Mexico’s projected presidential winner Claudia Sheinbaum will become the first woman president in the country’s 200-year history. The climate scientist and former Mexico City mayor said on Sunday, June 3, night that her two competitors had called her and conceded her victory.
“I will become the first woman president of Mexico,” Sheinbaum said with a smile, speaking at a downtown hotel shortly after electoral authorities announced a statistical sample showed she held an irreversible lead. “I don’t make it alone. We’ve all made it, with our heroines who gave us our homeland, with our mothers, our daughters and our granddaughters.”
“We have demonstrated that Mexico is a democratic country with peaceful elections,” said the climate scientist.
The National Electoral Institute’s president said Sheinbaum had between 58.3% and 60.7% of the vote, according to a statistical sample. Opposition candidate Xóchitl Gálvez had between 26.6% and 28.6% of the vote and Jorge Álvarez Máynez had between 9.9% and 10.8% of the vote.
The preliminary count, which started off very slowly, put Sheinbaum 27 points ahead of Gálvez with 42% of polling place tallies counted shortly after her victory speech.

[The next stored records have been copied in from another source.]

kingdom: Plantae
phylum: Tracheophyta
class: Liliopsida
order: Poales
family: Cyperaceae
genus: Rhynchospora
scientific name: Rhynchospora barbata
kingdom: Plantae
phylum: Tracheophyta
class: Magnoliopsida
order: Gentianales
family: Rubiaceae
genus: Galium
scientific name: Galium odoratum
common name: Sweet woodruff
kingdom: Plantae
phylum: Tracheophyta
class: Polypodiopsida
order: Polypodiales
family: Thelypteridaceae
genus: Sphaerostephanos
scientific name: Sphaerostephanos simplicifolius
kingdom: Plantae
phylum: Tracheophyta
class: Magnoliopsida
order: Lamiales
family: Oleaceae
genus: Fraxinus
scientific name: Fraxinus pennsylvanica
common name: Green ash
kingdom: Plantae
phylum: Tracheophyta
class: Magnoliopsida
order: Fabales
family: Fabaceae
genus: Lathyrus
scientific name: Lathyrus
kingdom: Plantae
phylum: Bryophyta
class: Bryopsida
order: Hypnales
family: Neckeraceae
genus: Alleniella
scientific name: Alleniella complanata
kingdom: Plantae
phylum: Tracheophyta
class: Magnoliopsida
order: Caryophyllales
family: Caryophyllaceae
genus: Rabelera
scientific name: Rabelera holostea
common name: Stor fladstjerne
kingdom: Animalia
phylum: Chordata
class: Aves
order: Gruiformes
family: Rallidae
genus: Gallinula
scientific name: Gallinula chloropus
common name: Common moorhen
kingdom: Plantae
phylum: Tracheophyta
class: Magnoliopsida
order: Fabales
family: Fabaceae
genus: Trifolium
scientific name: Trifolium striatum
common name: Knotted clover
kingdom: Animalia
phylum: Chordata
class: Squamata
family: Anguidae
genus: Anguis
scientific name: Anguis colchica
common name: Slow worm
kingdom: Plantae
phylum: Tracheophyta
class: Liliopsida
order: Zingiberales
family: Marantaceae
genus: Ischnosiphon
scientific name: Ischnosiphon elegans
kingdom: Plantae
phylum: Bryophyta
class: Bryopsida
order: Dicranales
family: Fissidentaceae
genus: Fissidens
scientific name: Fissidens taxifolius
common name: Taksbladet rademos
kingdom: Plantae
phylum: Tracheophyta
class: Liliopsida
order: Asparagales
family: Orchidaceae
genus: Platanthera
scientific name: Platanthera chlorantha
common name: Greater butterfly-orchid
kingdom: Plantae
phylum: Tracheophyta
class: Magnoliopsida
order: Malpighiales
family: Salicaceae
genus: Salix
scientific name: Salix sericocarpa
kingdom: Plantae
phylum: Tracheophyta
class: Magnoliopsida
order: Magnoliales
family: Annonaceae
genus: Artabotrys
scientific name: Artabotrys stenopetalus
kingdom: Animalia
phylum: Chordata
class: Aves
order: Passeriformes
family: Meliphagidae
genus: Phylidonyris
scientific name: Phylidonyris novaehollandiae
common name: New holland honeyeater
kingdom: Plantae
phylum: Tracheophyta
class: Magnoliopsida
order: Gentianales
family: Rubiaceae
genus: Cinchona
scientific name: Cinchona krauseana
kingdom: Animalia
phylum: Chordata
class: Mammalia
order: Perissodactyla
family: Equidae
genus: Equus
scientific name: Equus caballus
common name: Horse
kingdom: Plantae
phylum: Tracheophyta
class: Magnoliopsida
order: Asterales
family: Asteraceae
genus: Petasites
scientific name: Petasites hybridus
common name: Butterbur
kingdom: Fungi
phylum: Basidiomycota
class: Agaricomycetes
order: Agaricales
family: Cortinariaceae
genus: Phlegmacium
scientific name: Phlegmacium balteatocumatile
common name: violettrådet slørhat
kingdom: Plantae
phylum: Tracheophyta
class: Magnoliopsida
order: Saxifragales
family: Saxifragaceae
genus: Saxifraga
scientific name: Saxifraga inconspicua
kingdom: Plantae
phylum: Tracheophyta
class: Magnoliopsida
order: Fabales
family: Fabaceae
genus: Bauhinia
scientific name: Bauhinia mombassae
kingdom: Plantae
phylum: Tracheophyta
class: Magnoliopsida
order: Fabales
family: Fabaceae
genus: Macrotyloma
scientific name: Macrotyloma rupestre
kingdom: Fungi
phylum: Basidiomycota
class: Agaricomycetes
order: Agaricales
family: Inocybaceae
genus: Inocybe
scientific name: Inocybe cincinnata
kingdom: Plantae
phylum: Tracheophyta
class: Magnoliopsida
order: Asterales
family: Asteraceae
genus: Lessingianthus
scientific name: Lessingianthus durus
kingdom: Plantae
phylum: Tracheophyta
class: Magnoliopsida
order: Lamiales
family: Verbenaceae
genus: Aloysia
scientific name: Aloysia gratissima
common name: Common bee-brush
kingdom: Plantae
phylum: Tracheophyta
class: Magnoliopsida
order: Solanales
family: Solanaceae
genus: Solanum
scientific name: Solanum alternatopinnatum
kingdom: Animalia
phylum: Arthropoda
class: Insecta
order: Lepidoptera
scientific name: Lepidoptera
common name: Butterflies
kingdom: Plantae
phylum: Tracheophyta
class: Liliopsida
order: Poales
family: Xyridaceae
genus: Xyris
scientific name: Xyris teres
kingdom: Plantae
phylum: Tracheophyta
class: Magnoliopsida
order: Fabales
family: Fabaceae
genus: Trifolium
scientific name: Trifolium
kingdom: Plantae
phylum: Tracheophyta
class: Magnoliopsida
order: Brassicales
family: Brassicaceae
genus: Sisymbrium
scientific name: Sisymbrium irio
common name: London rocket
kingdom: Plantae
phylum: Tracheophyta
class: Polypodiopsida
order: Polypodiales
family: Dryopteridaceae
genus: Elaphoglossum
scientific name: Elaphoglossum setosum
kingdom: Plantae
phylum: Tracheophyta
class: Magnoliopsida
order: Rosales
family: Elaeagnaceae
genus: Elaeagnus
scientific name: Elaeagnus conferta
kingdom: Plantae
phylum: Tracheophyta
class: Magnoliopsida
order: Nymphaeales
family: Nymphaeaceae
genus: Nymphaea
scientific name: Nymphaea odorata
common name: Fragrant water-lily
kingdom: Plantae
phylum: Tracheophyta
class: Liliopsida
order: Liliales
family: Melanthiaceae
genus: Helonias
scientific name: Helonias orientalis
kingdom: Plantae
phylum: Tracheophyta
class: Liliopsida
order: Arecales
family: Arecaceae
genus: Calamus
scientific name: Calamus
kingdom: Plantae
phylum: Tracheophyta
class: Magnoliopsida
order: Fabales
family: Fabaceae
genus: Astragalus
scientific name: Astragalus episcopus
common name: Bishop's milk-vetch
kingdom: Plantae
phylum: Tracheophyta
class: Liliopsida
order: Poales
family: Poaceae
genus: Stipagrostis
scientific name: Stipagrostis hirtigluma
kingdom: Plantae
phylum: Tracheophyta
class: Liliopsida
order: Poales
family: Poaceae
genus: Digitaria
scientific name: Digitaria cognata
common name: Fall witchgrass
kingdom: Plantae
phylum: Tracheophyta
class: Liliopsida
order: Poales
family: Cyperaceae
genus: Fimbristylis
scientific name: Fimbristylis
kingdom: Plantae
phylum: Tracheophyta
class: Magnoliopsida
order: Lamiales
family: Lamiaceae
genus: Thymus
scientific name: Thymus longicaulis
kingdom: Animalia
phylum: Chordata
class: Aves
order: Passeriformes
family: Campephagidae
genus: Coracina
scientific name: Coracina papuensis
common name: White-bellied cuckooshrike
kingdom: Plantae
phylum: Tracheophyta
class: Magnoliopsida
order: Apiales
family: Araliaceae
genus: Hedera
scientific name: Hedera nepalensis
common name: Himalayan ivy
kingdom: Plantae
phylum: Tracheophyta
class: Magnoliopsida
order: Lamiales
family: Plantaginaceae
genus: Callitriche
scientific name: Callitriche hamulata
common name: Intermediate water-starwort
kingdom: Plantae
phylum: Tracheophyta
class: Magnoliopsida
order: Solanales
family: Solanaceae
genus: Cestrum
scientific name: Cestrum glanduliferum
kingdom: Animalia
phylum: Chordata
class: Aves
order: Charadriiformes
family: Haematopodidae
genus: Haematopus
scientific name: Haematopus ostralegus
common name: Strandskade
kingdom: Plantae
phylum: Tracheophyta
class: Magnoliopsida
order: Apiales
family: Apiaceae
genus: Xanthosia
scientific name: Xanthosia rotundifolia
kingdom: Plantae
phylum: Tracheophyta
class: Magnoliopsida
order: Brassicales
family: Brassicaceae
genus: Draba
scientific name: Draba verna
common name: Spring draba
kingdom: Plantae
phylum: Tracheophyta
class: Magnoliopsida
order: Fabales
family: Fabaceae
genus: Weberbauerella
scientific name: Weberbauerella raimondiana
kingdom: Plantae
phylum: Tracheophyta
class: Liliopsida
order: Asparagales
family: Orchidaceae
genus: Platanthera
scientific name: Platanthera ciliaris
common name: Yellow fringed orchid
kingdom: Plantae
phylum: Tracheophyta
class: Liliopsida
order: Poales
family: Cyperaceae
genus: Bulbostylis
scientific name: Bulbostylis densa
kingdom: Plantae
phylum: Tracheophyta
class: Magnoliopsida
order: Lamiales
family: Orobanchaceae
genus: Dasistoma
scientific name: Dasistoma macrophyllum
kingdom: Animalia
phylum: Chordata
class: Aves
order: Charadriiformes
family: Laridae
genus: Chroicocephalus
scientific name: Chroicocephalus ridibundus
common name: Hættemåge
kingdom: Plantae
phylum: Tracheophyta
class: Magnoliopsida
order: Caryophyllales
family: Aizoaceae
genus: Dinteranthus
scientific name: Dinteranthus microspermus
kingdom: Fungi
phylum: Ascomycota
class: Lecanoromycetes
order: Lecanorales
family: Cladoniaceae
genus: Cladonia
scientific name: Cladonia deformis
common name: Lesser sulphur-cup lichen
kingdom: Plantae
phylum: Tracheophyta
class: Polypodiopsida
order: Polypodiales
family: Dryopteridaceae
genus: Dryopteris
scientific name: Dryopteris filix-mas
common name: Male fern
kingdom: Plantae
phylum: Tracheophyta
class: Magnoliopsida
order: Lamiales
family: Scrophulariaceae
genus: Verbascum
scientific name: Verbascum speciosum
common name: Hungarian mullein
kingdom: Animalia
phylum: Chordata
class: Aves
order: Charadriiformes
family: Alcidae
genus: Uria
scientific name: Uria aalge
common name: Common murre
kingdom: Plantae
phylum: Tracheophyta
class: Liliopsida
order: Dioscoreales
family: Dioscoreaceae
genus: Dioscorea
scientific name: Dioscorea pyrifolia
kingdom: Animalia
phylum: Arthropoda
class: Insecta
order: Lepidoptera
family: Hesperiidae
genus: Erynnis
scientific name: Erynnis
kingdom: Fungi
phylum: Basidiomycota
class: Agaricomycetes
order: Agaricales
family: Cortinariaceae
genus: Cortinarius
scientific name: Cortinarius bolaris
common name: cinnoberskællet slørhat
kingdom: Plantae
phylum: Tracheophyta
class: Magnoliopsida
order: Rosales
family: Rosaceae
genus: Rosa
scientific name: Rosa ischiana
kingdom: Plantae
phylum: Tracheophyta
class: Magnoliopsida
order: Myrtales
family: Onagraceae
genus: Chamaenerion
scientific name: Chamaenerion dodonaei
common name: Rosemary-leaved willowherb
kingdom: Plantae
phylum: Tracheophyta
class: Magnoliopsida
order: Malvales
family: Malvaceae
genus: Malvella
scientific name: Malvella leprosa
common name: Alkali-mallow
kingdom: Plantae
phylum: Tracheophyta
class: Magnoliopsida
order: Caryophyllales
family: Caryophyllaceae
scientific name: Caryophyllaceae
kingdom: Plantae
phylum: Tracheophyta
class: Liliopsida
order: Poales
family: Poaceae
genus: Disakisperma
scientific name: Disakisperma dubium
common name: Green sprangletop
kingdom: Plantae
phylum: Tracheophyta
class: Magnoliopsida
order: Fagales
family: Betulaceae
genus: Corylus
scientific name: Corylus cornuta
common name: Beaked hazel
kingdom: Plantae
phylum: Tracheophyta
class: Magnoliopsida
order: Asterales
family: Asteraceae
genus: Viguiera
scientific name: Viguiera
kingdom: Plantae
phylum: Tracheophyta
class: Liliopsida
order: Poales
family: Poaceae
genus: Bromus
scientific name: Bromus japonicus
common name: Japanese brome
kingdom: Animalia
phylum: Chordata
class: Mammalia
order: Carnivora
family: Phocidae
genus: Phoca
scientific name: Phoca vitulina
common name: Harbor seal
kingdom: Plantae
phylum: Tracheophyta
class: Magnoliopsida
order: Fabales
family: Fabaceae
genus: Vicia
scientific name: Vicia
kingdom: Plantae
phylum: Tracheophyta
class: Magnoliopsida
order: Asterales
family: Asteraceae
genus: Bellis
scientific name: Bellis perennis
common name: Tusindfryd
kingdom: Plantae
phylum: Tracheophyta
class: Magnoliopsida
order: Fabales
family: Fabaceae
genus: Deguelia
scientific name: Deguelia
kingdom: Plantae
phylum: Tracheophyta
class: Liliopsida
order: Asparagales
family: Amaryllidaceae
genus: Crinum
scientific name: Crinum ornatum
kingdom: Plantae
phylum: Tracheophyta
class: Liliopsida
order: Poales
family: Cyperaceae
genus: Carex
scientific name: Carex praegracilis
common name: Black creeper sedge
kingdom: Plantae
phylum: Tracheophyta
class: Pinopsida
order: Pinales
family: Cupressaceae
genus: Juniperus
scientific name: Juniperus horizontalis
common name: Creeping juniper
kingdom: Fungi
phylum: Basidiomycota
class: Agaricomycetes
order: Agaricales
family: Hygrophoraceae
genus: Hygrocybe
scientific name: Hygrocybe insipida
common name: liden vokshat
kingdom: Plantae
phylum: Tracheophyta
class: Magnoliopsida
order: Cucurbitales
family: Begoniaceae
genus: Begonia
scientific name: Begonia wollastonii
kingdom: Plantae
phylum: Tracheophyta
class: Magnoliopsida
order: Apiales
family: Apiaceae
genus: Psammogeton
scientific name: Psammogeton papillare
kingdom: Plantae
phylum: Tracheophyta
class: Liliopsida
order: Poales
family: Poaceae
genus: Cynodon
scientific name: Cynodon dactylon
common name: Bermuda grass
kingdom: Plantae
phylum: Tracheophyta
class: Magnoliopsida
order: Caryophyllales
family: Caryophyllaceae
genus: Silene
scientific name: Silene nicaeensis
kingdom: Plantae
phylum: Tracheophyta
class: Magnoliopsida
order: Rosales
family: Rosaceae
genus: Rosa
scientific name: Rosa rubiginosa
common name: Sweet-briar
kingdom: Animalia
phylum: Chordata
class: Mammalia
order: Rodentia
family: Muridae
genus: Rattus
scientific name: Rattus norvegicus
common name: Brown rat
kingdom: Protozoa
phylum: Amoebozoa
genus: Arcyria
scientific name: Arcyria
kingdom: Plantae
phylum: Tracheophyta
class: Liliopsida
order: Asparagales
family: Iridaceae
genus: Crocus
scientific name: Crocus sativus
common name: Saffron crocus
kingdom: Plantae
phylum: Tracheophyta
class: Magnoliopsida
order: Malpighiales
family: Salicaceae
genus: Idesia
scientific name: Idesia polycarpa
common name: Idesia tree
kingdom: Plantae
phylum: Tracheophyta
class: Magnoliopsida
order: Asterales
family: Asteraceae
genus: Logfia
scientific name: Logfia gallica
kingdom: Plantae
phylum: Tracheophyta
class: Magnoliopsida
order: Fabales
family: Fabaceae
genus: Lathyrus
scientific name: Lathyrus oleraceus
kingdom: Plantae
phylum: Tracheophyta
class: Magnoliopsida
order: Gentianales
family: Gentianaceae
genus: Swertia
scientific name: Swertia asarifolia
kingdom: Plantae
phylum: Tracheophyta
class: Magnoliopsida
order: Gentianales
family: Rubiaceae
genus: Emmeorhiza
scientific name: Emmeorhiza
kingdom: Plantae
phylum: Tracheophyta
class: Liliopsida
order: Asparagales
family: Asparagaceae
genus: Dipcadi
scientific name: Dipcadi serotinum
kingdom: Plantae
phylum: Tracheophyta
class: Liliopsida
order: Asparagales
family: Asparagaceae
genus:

The governing party candidate campaigned on continuing the political course set over the last six years by her political mentor President Andrés Manuel López Obrador. His anointed successor, the 61-year-old Sheinbaum led the campaign wire-to-wire despite a spirited challenge from Gálvez. This was the first time in Mexico that the two main opponents were women.
Shortly before electoral authorities’ announcement, Gálvez wrote on X, “The votes are there. Don’t let them hide them.” Sheinbaum is unlikely to enjoy the kind of unquestioning devotion that López Obrador has enjoyed. Both belong to the governing Morena party.
Nearly 100 million people were registered to vote, but turnout appeared to be slightly lower than in past elections. Voters were also electing governors in nine of the country’s 32 states, and choosing candidates for both houses of Congress, thousands of mayorships and other local posts, in the biggest elections the nation has seen and ones that have been marked by violence.
The elections were widely seen as a referendum on López Obrador, a populist who has expanded social programs but largely failed to reduce cartel violence in Mexico. His Morena party currently holds 23 of the 32 governorships and a simple majority of seats in both houses of Congress. Mexico’s constitution prohibits the president’s reelection.
Sheinbaum promised to continue all of López Obrador’s policies, including a universal pension for the elderly and a program that pays youths to apprentice.